The evidence adduced at the hearing supports the Supreme Court's finding that the failure of Joseph C. Scopelliti (hereinafter the husband) to make payments on a mortgage loan on the marital residence and a home equity loan on the marital residence, in violation of certain prior orders, "resulted from willfulness rather than inability to pay" (Edwards v Edwards, 122 AD2d 18, 19; see Melish v Melish, 34 AD3d 436; Barinka v Barinka, 301 AD2d 487; Craft v Craft, 282 AD2d 422, 423; Higbee v Higbee, 260 AD2d 603; Turk v Turk, 226 AD2d 448, 449). Moreover, contrary to the husband's contention, the record demonstrates that any attempt to enforce the prior orders through means other than civil contempt, e.g., sequestration (see Domestic Relations Law § 243) or an income deduction order (see CPLR 5242), would have been futile (see Melish v Melish, 34 AD3d at 436; Turk v Turk, 226 AD2d at 449; Kaminski v Kaminski, 212 AD2d 1045; Demchuk v Demchuk, 181 AD2d 756, 757; Edwards v Edwards, 122 AD2d at 19; Rosenblitt v Rosenblitt, 121 AD2d 375; see also Ruggerio v Ruggerio, 173 AD2d 595, 598; Richter v Richter, 156 AD2d 653, 655). Accordingly, the Supreme Court properly granted that branch of the motion of Maria C. Scopelliti (hereinafter the wife) which was to hold the husband in contempt of court.
The evidence at the hearing also showed that $4,080.37 was overdue on the mortgage loan and that $2,198.13 was overdue on the home equity loan. The Supreme Court directed the wife to immediately pay those outstanding amounts out of certain funds being held by her attorney in escrow. In this regard, pursuant to a stipulation of the parties, certain vehicles the parties possessed were sold, and after the proceeds of the sales were used to reinstate the home equity loan, which had been in default, the remainder of the proceeds were held by the wife's attorney in escrow.

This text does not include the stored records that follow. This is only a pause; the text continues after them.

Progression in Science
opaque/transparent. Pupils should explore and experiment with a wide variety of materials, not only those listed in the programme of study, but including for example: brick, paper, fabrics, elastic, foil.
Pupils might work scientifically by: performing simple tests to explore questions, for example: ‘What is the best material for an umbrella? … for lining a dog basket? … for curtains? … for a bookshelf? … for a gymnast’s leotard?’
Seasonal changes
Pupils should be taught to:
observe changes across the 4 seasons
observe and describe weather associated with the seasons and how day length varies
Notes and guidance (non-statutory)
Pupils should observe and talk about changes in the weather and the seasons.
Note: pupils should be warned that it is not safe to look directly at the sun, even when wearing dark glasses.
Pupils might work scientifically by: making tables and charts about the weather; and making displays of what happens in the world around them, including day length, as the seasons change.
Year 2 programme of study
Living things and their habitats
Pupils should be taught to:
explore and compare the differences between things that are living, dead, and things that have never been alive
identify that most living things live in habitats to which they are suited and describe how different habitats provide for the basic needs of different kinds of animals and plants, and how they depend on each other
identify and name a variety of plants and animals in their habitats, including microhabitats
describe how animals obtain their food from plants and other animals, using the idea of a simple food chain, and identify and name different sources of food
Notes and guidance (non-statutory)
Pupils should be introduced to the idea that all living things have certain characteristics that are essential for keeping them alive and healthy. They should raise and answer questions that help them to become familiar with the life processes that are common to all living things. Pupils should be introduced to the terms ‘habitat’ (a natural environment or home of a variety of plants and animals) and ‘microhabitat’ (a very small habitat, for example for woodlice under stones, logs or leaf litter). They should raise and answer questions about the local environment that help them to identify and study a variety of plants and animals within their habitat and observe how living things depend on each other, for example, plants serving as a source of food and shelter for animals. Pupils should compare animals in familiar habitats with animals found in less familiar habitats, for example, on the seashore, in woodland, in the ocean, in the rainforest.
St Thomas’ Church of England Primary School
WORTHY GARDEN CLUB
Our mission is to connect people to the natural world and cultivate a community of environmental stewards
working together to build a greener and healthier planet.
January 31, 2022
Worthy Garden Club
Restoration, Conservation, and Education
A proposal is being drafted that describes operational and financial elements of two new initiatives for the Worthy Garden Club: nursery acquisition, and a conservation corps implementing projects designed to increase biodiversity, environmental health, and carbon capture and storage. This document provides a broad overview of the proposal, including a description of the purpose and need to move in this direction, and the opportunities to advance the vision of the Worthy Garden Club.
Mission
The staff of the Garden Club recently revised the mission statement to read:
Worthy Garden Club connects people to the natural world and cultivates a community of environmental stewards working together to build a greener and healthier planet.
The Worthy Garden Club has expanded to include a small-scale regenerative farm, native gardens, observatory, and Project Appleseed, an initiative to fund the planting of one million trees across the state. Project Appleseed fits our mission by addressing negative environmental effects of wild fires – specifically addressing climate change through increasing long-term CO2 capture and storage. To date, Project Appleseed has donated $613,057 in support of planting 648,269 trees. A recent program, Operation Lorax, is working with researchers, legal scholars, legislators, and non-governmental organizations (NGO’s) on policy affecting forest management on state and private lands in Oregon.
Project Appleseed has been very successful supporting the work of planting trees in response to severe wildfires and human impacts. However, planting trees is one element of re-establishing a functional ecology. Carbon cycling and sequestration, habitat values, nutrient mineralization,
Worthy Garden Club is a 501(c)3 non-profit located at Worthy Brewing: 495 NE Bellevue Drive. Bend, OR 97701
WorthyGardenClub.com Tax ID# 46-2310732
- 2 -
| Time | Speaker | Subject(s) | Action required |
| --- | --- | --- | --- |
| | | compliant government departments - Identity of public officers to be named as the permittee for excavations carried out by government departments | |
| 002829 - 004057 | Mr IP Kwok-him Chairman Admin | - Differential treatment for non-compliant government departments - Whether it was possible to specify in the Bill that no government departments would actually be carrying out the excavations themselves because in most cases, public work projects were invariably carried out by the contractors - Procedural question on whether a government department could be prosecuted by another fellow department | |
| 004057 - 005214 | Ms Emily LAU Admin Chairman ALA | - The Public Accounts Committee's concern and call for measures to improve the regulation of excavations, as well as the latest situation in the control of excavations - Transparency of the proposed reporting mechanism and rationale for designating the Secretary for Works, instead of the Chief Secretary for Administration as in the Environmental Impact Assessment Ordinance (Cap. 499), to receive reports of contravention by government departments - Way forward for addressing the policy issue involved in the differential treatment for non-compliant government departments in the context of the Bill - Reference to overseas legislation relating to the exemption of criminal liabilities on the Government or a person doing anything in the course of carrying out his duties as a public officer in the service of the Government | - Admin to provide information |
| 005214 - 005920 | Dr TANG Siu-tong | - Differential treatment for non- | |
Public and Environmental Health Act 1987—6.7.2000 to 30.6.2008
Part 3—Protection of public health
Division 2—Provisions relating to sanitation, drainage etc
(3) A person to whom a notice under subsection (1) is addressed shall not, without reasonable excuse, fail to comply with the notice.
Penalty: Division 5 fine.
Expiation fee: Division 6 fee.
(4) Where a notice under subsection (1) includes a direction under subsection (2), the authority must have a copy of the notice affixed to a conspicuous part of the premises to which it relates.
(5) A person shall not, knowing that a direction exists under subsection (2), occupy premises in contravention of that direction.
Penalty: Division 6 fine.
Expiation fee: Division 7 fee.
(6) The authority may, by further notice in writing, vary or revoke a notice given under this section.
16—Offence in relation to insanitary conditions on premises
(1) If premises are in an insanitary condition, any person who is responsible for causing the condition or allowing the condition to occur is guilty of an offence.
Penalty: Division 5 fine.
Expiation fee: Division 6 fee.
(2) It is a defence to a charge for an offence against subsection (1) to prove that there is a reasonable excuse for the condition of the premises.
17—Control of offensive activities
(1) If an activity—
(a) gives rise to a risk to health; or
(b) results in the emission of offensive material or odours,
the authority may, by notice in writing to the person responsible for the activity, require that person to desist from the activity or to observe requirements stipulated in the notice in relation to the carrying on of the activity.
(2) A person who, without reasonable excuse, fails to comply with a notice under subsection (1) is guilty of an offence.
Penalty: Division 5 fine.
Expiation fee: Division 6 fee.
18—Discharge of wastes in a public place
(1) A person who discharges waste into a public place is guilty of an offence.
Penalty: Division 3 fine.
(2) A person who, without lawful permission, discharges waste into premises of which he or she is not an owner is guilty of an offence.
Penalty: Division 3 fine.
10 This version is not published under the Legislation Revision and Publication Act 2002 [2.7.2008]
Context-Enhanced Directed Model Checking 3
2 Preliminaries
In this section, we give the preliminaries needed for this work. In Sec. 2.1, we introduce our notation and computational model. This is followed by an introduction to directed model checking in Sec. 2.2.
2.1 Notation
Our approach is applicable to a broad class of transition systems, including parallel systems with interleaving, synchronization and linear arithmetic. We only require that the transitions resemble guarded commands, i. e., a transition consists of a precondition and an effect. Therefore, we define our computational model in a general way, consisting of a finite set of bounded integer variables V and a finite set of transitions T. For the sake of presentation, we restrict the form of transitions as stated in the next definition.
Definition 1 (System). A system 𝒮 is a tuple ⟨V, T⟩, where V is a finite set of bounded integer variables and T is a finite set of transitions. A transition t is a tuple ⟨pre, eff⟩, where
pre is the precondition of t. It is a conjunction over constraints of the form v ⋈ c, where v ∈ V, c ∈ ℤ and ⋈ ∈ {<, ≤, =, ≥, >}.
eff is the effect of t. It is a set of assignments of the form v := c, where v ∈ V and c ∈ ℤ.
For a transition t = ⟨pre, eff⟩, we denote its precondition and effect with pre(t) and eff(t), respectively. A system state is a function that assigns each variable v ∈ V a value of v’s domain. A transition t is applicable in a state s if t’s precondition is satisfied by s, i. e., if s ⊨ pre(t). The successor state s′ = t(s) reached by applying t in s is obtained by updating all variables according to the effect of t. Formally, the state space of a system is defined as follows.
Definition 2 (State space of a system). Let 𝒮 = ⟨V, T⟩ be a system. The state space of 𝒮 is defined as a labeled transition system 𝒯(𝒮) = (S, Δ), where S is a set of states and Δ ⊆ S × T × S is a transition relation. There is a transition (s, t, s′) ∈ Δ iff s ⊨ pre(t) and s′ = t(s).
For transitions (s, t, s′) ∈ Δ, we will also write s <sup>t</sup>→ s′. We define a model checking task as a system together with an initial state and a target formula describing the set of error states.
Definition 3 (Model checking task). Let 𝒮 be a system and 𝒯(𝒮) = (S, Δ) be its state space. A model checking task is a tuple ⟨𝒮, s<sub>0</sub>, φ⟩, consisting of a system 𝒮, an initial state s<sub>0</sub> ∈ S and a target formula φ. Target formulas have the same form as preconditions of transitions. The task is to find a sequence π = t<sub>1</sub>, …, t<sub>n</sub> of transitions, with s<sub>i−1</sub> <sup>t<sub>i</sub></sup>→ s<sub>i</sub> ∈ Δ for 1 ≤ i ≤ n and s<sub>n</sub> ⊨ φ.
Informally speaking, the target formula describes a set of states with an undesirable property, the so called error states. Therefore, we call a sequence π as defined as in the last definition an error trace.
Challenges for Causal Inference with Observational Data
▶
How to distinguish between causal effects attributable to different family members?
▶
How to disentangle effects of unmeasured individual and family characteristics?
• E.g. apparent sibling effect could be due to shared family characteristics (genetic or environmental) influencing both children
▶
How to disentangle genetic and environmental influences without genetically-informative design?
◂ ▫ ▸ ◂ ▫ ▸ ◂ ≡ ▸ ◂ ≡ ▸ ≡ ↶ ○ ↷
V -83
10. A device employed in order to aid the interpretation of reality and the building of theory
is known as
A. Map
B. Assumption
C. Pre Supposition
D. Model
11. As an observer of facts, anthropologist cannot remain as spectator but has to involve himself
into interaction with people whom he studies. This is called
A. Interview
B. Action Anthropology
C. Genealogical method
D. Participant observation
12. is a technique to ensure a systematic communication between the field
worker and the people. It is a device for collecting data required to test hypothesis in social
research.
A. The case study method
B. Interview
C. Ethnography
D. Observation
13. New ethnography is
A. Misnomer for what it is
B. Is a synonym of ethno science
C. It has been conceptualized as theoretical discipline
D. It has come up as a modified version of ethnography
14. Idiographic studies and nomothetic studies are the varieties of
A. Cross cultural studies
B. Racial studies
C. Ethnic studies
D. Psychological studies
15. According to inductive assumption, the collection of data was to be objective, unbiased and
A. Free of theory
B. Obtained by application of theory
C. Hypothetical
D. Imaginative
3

The Supreme Court also directed that the husband would be purged of his contempt if, by a particular date, he "directly" paid the wife the sum of $8,528.50. That amount represented an award of an attorney's fee of $2,000, a fine of $250, the $4,080.37 that was overdue on the mortgage loan, and the $2,198.13 that was overdue on the home equity loan. Although the Supreme Court properly directed that the husband pay the wife the award of an attorney's fee and the fine, because the issue of equitable distribution had not yet been decided, the Supreme Court should have required the husband to pay the $4,080.37 and the $2,198.13, i.e., the sum of $6,278.50, back into the escrow account. However, the parties acknowledge that during the pendency of the appeal, the husband has, in accordance with the terms of the order appealed from, paid the wife the total sum of $8,528.50. Therefore, the wife, who is entitled to retain the sum of $2,250, representing the award of an attorney's fee and the fine, is directed, within 30 days after service upon her of a copy of this decision and order, to pay her attorney the sum of $6,278.50 for placement in the attorney's escrow account.
The husband's remaining contentions are without merit.
FISHER, J.P., FLORIO, COVELLO and DICKERSON, JJ., concur.